Ce sujet, traité avec autant d’habileté que de noblesse, semblerait assez difficile à expliquer, car le médaillon où il est figuré doit n’être qu’un élément d’une série disparue ou à retrouver. On peut toutefois en déterminer le sens, grâce à des miniatures anciennes[1]. Dans la partie des Très belles Heures du duc de Berry qui appartient à Mme la baronne Adolphe de Rothschild[2], figurent deux remarquables peintures du début du xve siècle, dont le sujet est analogue à celui de l’émail de Berlin. Elles ornent toutes deux l’office du Saint-Esprit, et se rattachent à son culte. Dans l’une (p. 173) on voit plusieurs personnages, agenouillés ou debout, recevant avec respect des rayons dorés qui tombent de l’angle supérieur gauche de la miniature, où plane le Saint-Esprit sous la forme d’une colombe ; dans l’autre (p. 176), plusieurs personnages debout, dont quelques-uns sont coiffés de turbans, tournent le dos, avec des gestes de refus, à des rayons dorés que verse sur eux, comme dans la peinture précédente, la colombe divine. L’émailleur a fondu en une seule composition ces deux scènes, qui sortent de l’iconographie courante, et qui représentent l’Esprit Saint accepté par les chrétiens et refusé par les incrédules.
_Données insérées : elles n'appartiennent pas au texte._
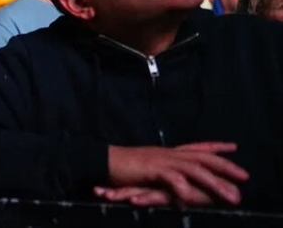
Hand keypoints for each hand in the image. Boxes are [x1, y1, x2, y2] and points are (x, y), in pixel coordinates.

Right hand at [107, 142, 248, 207]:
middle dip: (225, 166)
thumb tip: (177, 182)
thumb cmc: (122, 166)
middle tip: (245, 176)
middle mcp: (168, 154)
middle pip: (202, 157)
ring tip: (231, 196)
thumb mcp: (148, 168)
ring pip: (194, 169)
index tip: (233, 147)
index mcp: (167, 153)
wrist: (102, 160)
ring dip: (215, 183)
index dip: (215, 147)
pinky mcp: (151, 169)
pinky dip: (183, 190)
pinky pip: (172, 180)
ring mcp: (161, 160)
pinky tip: (191, 201)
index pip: (195, 147)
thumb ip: (164, 174)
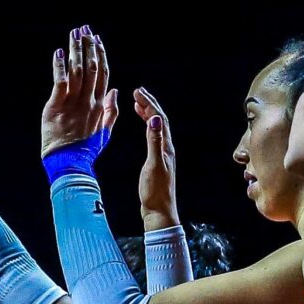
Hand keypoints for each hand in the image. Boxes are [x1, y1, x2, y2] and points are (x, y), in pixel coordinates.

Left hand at [41, 24, 117, 156]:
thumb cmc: (84, 151)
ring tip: (74, 33)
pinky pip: (60, 81)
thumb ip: (111, 111)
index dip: (100, 54)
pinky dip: (59, 65)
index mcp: (99, 105)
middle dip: (88, 45)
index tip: (97, 39)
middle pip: (92, 67)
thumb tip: (116, 91)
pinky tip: (58, 52)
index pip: (103, 73)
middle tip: (84, 28)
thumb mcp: (104, 133)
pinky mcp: (57, 106)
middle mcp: (88, 101)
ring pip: (77, 70)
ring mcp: (73, 103)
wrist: (69, 164)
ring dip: (75, 49)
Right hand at [133, 87, 177, 225]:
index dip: (148, 104)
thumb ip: (154, 142)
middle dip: (149, 104)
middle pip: (159, 120)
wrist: (158, 211)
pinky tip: (143, 126)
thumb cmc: (155, 191)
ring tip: (138, 104)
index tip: (137, 92)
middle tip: (138, 92)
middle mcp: (166, 147)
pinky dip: (147, 127)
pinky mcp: (157, 161)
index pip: (158, 118)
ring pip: (156, 127)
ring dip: (148, 114)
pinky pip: (153, 137)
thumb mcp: (153, 164)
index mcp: (166, 146)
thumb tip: (155, 119)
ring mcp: (162, 154)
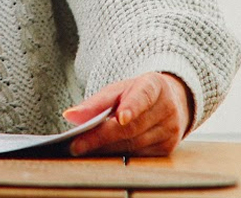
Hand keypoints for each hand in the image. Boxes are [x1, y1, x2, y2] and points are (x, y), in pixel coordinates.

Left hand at [63, 72, 191, 156]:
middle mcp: (167, 109)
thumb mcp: (118, 90)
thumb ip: (96, 103)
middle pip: (132, 127)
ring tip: (82, 149)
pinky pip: (138, 155)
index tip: (119, 118)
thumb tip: (70, 116)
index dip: (132, 107)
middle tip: (77, 144)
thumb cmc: (137, 94)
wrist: (170, 101)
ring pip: (134, 144)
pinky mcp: (167, 149)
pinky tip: (101, 154)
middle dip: (102, 137)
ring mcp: (170, 131)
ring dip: (106, 148)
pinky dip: (117, 154)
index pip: (143, 96)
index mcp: (155, 85)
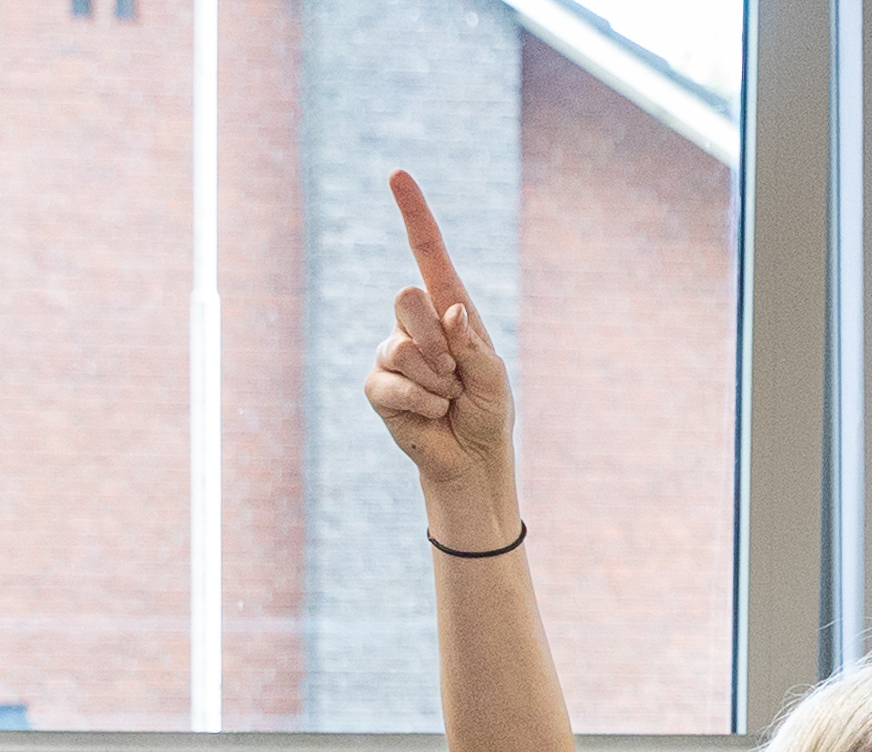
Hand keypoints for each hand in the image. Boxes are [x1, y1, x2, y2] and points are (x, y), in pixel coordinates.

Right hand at [365, 171, 517, 521]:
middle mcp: (415, 324)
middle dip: (437, 343)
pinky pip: (393, 384)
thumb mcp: (493, 378)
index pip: (429, 254)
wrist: (471, 457)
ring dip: (434, 381)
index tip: (397, 175)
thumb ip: (475, 346)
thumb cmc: (487, 411)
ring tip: (446, 398)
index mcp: (448, 310)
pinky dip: (422, 404)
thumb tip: (450, 314)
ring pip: (401, 348)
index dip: (414, 214)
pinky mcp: (377, 386)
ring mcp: (391, 353)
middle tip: (454, 375)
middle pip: (407, 299)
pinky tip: (432, 414)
Si maintenant on considère le style de cet émail, on est frappé des ressemblances qu’il offre avec les œuvres certaines de Jean Fouquet. Des comparaisons minutieuses permettent de retrouver dans les Heures d’Étienne Chevalier, par exemple, des figures presque identiques à celles de l’émail. Ainsi le personnage barbu debout au premier plan ressemble au Pilate du Christ devant Pilate et à l’un des assistants de la Mise au tombeau ; la manière dont son manteau est drapé, et son avant-bras relevé horizontalement, rappellent certaines figures du Mariage de la Vierge, de l’Assomption, de la

  1. Cette indication m’a été très obligeamment donnée par mon savant confrère et ami M. le comte Paul Durrieu, à qui je suis heureux d’exprimer ma vive reconnaissance.
  2. Une autre partie de cet admirable manuscrit, séparé aujourd’hui en trois morceaux, a été publiée par M. le comte P. Durrieu : Heures de Turin ; Quarante-cinq feuillets à peintures provenant des Très belles Heures de Jean de France, duc de Berry. Paris, 1902, in-folio, pl. — Le morceau de Turin a malheureusement été brûlé lors du récent incendie de la Bibliothèque de cette ville.